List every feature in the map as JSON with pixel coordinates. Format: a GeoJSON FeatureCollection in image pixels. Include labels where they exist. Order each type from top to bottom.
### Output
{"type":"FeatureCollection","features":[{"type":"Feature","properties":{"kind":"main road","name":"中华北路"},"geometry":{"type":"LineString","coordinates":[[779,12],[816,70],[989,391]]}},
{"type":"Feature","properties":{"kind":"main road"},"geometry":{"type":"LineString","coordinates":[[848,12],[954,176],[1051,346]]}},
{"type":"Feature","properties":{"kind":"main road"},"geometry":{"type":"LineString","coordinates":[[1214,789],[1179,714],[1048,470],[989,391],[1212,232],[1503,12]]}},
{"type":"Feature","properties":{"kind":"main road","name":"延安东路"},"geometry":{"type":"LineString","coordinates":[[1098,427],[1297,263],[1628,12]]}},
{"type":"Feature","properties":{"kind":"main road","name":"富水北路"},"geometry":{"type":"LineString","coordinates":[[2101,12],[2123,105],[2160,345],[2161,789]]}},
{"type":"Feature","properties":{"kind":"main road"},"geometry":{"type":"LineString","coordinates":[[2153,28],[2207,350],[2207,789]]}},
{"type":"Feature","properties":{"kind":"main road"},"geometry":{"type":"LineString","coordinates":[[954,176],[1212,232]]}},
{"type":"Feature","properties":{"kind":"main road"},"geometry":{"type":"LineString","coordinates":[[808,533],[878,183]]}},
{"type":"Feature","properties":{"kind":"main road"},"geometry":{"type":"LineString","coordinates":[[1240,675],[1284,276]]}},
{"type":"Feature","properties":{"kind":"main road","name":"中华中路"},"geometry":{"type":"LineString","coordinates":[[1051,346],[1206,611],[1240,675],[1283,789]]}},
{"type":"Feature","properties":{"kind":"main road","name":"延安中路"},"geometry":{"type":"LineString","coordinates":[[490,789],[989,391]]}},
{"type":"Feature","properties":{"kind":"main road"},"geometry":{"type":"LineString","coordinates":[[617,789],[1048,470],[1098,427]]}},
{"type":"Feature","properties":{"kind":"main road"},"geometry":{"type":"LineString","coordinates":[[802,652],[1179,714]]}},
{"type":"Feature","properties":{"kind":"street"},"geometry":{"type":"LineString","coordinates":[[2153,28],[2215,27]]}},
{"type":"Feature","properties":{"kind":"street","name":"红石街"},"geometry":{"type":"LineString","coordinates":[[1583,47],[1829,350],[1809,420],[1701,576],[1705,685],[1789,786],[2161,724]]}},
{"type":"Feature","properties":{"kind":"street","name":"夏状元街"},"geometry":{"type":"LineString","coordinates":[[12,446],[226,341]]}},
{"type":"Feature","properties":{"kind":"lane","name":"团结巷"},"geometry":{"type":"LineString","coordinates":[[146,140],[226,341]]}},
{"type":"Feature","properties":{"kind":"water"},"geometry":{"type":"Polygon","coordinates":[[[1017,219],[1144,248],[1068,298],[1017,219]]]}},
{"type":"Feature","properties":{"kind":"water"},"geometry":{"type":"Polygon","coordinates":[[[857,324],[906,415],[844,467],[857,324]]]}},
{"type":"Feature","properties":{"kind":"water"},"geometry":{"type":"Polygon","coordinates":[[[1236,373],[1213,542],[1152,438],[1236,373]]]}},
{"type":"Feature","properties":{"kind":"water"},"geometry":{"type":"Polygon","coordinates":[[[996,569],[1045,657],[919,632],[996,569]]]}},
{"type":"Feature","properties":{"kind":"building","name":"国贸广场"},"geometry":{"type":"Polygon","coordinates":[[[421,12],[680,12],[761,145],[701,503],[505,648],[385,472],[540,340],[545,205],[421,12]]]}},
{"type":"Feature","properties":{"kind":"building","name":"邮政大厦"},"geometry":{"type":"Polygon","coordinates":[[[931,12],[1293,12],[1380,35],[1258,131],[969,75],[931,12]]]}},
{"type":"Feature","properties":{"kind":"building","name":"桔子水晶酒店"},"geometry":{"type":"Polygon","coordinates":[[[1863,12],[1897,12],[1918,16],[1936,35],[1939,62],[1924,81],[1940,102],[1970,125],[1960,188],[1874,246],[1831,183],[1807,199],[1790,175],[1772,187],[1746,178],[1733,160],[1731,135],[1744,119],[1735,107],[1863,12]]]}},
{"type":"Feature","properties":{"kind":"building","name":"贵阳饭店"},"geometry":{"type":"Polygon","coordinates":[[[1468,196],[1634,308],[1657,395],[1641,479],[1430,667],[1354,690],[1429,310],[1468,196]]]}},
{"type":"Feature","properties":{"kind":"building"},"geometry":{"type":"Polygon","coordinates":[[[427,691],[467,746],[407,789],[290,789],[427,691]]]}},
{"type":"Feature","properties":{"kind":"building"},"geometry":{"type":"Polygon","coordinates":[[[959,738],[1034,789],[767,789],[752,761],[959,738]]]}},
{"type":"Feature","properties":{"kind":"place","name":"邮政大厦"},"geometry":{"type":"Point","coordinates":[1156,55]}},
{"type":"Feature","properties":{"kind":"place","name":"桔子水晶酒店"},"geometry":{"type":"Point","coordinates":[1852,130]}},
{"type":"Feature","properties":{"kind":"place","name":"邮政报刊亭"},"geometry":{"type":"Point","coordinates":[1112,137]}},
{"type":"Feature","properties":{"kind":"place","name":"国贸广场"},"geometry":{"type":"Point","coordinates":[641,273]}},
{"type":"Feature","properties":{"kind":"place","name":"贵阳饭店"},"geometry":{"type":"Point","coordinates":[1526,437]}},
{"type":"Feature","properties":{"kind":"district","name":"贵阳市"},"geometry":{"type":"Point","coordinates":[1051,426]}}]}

Requirement: When a line in the data contains "street", return it as written.

Answer to the problem:
{"type":"Feature","properties":{"kind":"street"},"geometry":{"type":"LineString","coordinates":[[2153,28],[2215,27]]}},
{"type":"Feature","properties":{"kind":"street","name":"红石街"},"geometry":{"type":"LineString","coordinates":[[1583,47],[1829,350],[1809,420],[1701,576],[1705,685],[1789,786],[2161,724]]}},
{"type":"Feature","properties":{"kind":"street","name":"夏状元街"},"geometry":{"type":"LineString","coordinates":[[12,446],[226,341]]}},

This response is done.